Where this costs you
You can miss the moment when the room has genuine information you do not. Strong internal reference combined with low Visual conviction (below) is the classic profile for someone who is right in private and wrong in the meeting — because nobody could see how you got there in time to push back. Slow your no in front of new groups.
Across contexts
Highest at Work (71) and under Pressure (74); slightly lower in close Relationships (58), where you check in more often before deciding. The contrast is normal and worth knowing — it is not inconsistency.
Coaching prompt
Coaching prompt: when did you last change your mind because of someone else? Trace the chain — what was the input, who was it from, what made it land? The answer maps the edges of this trait.
Future-pulled
Ultra-high82
The reading
You are pulled forward more strongly than most people.
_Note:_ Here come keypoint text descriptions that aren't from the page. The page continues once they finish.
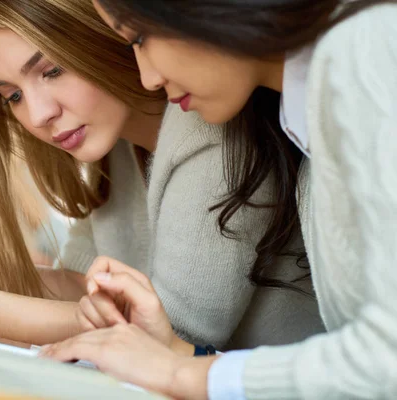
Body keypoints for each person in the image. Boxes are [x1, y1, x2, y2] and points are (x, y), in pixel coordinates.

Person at [0, 0, 323, 349]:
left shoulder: (211, 127)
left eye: (51, 70)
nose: (39, 113)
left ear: (100, 35)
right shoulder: (113, 147)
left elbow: (175, 329)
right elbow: (86, 288)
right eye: (12, 96)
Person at [42, 0, 397, 398]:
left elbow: (387, 357)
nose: (148, 78)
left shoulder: (365, 46)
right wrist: (175, 353)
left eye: (141, 37)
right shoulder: (305, 133)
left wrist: (180, 375)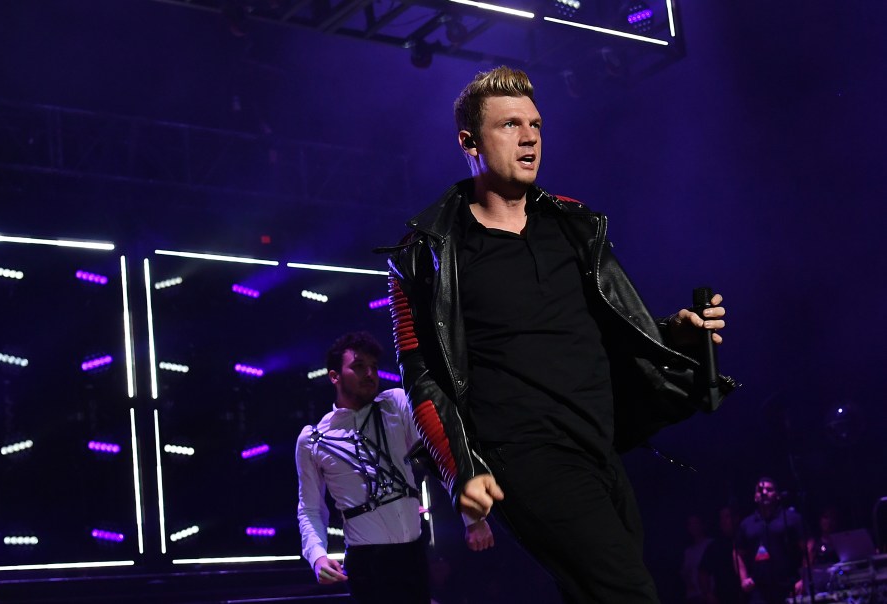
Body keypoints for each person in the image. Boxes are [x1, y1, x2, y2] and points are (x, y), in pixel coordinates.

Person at [384, 66, 737, 602]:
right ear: (469, 142)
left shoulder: (573, 224)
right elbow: (422, 376)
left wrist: (673, 333)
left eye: (535, 124)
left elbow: (612, 326)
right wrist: (461, 471)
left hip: (599, 445)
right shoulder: (425, 252)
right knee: (629, 593)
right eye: (509, 125)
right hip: (523, 456)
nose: (529, 137)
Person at [295, 331, 494, 603]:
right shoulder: (314, 438)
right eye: (358, 366)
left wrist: (473, 518)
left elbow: (440, 454)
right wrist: (317, 556)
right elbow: (310, 508)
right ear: (334, 376)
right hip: (367, 562)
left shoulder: (395, 404)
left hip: (413, 553)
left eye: (373, 367)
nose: (370, 374)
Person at [734, 477, 805, 604]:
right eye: (760, 490)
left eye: (769, 489)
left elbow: (808, 546)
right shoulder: (746, 524)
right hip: (759, 592)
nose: (764, 492)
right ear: (755, 496)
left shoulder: (791, 518)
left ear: (777, 495)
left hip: (790, 587)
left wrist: (803, 578)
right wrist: (743, 579)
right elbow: (737, 552)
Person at [698, 506, 742, 604]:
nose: (723, 521)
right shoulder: (715, 547)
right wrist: (708, 595)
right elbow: (703, 572)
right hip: (725, 598)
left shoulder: (746, 539)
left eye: (727, 517)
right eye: (721, 518)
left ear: (736, 518)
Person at [681, 514, 713, 604]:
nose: (693, 527)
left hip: (710, 595)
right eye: (690, 524)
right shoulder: (688, 551)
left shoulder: (710, 545)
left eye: (695, 523)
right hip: (693, 595)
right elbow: (686, 572)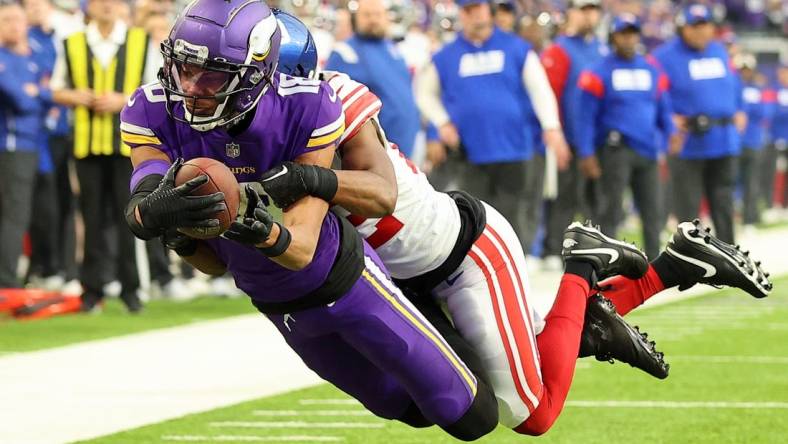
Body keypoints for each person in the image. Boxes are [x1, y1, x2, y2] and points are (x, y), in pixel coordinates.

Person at [266, 11, 774, 437]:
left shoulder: (328, 106)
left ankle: (583, 263)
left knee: (531, 413)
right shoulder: (255, 132)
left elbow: (373, 192)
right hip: (412, 277)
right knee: (508, 367)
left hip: (465, 257)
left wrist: (296, 180)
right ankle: (670, 266)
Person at [122, 1, 498, 440]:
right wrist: (167, 226)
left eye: (212, 75)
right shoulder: (150, 110)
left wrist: (260, 222)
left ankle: (435, 316)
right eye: (183, 68)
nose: (191, 86)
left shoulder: (305, 105)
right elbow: (213, 262)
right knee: (407, 411)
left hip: (343, 282)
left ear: (257, 71)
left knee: (472, 418)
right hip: (277, 307)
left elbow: (300, 249)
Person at [416, 0, 571, 256]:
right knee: (475, 217)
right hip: (470, 151)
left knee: (514, 213)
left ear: (489, 11)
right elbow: (424, 93)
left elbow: (539, 89)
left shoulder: (516, 48)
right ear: (461, 15)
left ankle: (517, 267)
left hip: (514, 147)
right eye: (468, 10)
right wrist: (441, 121)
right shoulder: (446, 56)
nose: (474, 15)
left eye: (479, 8)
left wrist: (551, 127)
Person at [51, 0, 158, 312]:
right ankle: (92, 291)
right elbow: (57, 88)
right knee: (92, 218)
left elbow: (154, 89)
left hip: (129, 145)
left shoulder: (139, 40)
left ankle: (131, 290)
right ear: (89, 7)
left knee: (130, 216)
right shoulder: (72, 43)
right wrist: (75, 96)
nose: (107, 5)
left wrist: (122, 100)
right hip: (86, 145)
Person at [575, 14, 677, 259]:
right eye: (624, 33)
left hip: (648, 150)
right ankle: (607, 262)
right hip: (615, 149)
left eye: (633, 33)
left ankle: (654, 264)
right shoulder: (598, 71)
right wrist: (586, 152)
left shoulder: (651, 70)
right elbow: (585, 117)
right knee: (610, 210)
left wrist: (670, 132)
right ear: (613, 37)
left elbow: (663, 106)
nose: (629, 39)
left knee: (653, 211)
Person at [652, 3, 746, 244]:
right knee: (687, 206)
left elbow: (734, 85)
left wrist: (740, 110)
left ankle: (729, 256)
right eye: (695, 27)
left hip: (723, 139)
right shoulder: (663, 57)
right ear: (682, 28)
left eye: (705, 26)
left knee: (723, 202)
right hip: (687, 142)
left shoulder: (719, 51)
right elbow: (652, 94)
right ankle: (689, 260)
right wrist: (668, 118)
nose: (701, 32)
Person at [540, 0, 607, 270]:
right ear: (570, 14)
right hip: (569, 137)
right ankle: (553, 249)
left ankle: (597, 249)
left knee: (598, 199)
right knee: (565, 198)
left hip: (600, 139)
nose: (589, 15)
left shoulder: (603, 49)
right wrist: (557, 136)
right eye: (583, 9)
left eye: (593, 9)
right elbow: (550, 96)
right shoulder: (560, 50)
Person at [325, 0, 421, 158]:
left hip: (407, 145)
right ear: (355, 18)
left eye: (378, 14)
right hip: (374, 151)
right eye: (367, 15)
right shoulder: (345, 52)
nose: (373, 19)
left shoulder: (393, 50)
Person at [0, 1, 51, 288]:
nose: (14, 25)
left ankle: (20, 276)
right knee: (14, 215)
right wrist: (35, 94)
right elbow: (21, 100)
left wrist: (37, 93)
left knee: (24, 214)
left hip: (33, 146)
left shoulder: (33, 58)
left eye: (18, 20)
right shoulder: (2, 58)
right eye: (6, 20)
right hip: (11, 146)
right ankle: (6, 283)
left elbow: (46, 96)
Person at [734, 53, 772, 229]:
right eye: (742, 69)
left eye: (747, 69)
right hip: (734, 143)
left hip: (752, 141)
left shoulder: (757, 89)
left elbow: (764, 113)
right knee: (731, 181)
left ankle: (749, 218)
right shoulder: (733, 87)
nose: (745, 72)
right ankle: (736, 214)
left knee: (750, 181)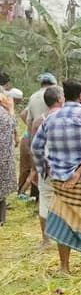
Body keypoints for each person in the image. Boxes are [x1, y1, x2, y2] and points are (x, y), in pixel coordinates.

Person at [30, 79, 81, 276]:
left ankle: (64, 268)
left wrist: (42, 169)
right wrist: (79, 172)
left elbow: (36, 147)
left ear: (64, 96)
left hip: (59, 179)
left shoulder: (50, 119)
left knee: (62, 220)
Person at [28, 86, 64, 248]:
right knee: (64, 201)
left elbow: (34, 147)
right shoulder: (66, 116)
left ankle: (45, 239)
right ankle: (64, 238)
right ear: (59, 99)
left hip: (45, 168)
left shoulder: (38, 121)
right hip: (64, 168)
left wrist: (34, 169)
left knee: (45, 201)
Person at [0, 93, 15, 226]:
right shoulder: (4, 114)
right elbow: (12, 127)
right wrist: (11, 110)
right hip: (3, 158)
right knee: (1, 191)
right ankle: (2, 219)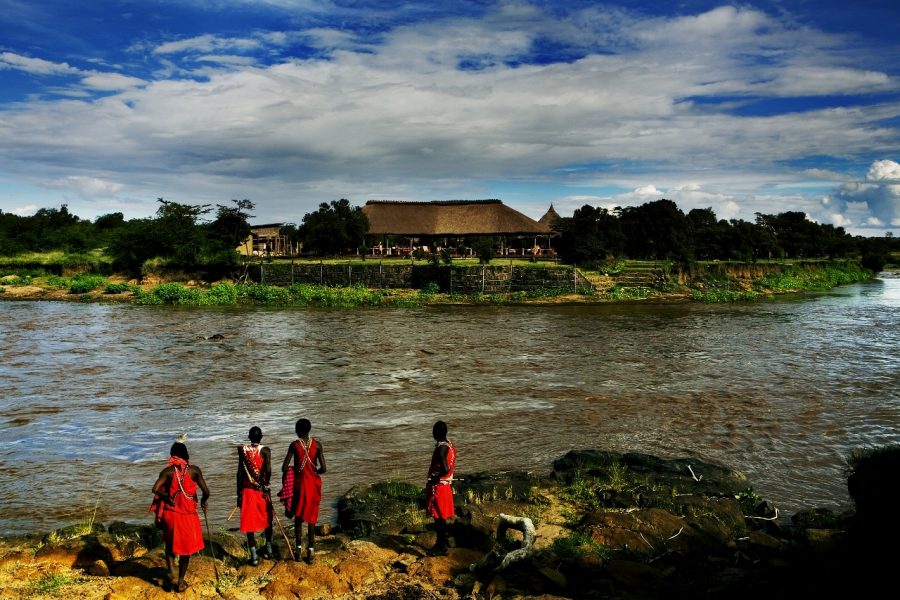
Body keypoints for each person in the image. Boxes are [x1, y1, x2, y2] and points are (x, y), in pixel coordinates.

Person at [151, 439, 210, 593]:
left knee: (170, 546)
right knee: (186, 550)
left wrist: (166, 496)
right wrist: (204, 501)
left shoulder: (167, 472)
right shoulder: (195, 471)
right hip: (188, 516)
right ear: (186, 455)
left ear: (172, 456)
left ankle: (171, 571)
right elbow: (206, 492)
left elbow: (155, 489)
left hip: (171, 515)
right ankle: (181, 581)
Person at [280, 418, 326, 563]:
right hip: (313, 485)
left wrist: (294, 471)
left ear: (297, 430)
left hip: (299, 485)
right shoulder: (317, 445)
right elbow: (324, 468)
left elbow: (284, 467)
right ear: (309, 429)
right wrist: (314, 472)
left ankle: (299, 552)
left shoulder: (294, 445)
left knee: (299, 518)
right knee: (312, 519)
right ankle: (311, 553)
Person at [237, 426, 273, 565]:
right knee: (268, 519)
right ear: (261, 437)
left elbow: (239, 473)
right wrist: (265, 484)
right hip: (262, 490)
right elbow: (268, 469)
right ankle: (269, 550)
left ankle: (254, 557)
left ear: (249, 437)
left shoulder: (242, 450)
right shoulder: (265, 450)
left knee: (249, 523)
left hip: (247, 490)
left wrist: (238, 494)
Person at [424, 420, 456, 555]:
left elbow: (445, 468)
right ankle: (441, 544)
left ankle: (440, 546)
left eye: (433, 431)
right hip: (445, 486)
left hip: (439, 488)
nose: (432, 433)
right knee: (441, 517)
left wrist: (437, 478)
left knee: (438, 518)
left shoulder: (440, 450)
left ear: (436, 433)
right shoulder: (449, 445)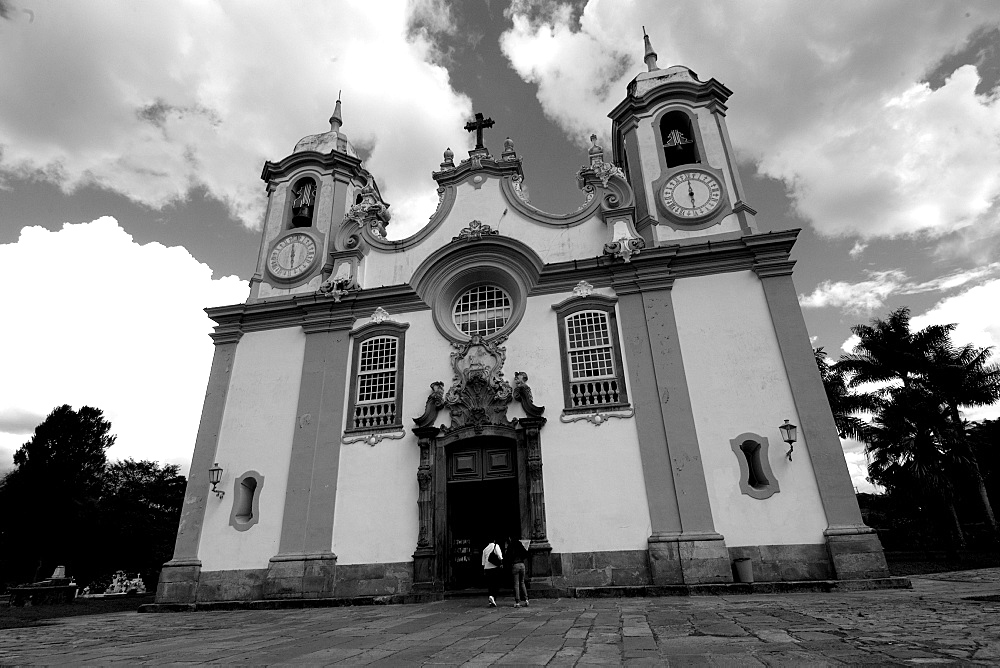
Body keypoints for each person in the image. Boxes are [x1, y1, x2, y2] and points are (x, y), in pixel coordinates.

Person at [508, 537, 530, 607]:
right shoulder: (520, 545)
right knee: (522, 582)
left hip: (515, 565)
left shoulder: (511, 546)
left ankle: (517, 602)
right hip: (522, 565)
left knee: (516, 584)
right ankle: (526, 600)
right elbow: (526, 554)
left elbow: (508, 556)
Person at [481, 537, 503, 607]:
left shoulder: (485, 549)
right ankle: (493, 597)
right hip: (494, 568)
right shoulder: (496, 546)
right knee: (496, 584)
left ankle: (490, 598)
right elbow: (500, 556)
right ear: (494, 540)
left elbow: (483, 563)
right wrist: (501, 562)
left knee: (490, 584)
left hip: (487, 568)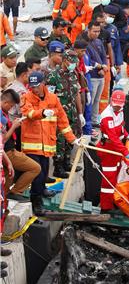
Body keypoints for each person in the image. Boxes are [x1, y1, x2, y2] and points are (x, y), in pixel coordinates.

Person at [20, 70, 78, 214]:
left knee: (45, 170)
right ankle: (36, 200)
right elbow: (28, 113)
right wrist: (42, 113)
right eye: (32, 86)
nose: (35, 89)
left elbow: (63, 121)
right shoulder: (26, 97)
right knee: (37, 173)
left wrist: (73, 139)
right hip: (31, 144)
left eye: (37, 86)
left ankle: (42, 190)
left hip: (47, 144)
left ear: (43, 83)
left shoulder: (53, 99)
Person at [96, 89, 129, 212]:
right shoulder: (107, 116)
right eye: (115, 106)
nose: (117, 108)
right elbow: (113, 137)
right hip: (108, 150)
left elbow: (120, 127)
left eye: (120, 106)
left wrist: (126, 134)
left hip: (115, 149)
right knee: (109, 179)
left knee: (116, 175)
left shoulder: (120, 111)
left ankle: (114, 200)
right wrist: (125, 151)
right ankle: (106, 207)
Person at [46, 49, 83, 176]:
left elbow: (77, 94)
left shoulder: (73, 75)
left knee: (70, 139)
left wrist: (80, 113)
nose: (74, 65)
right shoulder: (53, 76)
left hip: (71, 113)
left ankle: (67, 162)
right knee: (60, 140)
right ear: (65, 61)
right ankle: (58, 166)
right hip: (59, 115)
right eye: (72, 62)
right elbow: (49, 98)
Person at [1, 89, 40, 198]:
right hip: (7, 152)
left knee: (6, 180)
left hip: (8, 151)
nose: (11, 109)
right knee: (35, 168)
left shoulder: (4, 112)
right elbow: (2, 140)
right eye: (11, 106)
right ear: (5, 103)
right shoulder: (1, 116)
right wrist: (14, 126)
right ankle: (16, 191)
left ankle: (7, 195)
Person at [82, 21, 108, 130]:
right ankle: (87, 122)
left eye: (98, 31)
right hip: (92, 76)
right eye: (94, 31)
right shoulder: (84, 43)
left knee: (97, 99)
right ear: (89, 30)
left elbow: (103, 56)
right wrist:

Conversations about what something could become land easier with you than conversations about what something is. The Ultra-high band is rare and powerful — it is what lets you persist through long, ambiguous work — but it also means the present is doing a lot of quiet work to keep your attention, and sometimes it loses.
Where this helps you
You are who other people rely on for direction when the path is not yet visible. You hold the long arc through quarters of mess. You spot the second-order consequence before the first-order one has even finished playing out. In strategic work this is leverage; in repair work this is the only fuel that survives.
Where this costs you
Present-tense people experience you as somewhere else even when you are in the room. You can under-weight the meeting you are in, the version that exists today, the person who needs an answer this week. Pair this with High Initiator (above) and you will start the next thing before finishing the current one, more often than you think.
Across contexts
Stable across Work, Business and Learning; drops in Relationships and Community, where pulling forward can read as not being present. This is one of the most useful contrasts to know — it explains why your performance review and your last anniversary feel like two different reports on you.
Coaching prompt
Coaching prompt: name the last thing you were genuinely, fully present for. If the answer takes more than 20 seconds to find, that is the data.
Visual conviction
Coping36
The reading
You can hold a complicated idea in your head without a diagram, and you rarely feel the need to externalise it for yourself. The Coping band here is not a deficit — it just means the work of making your thinking visible to other people is not where your energy naturally goes. You read; you do not always draw. Under fatigue, you will skip the picture entirely.
Where this helps you
You move faster than people who need to draw it first. You can hold ambiguity and abstract relationships without forcing them onto a board. In writing-heavy environments — strategy memos, contracts, technical specs — this is a meaningful advantage; the picture is the prose, and the prose is the picture.
Where this costs you
Your team often does not know how you got somewhere. You arrive at the answer with the workings invisible. People with high Visual conviction read this as either intimidating or hand-waving — neither is what you intend. In group decisions, this is the single trait most worth offsetting deliberately: draw the bad version of the picture on the whiteboard before you speak.
Across contexts
Coping across all five life contexts measured here — a consistent profile, not a context-specific dip. That stability matters: this is not "you under stress", this is how you process information by default.
Coaching prompt
Coaching prompt: in your last group decision, did the people around you ever ask "wait, can you draw that?" The frequency of that question is your readout on this trait.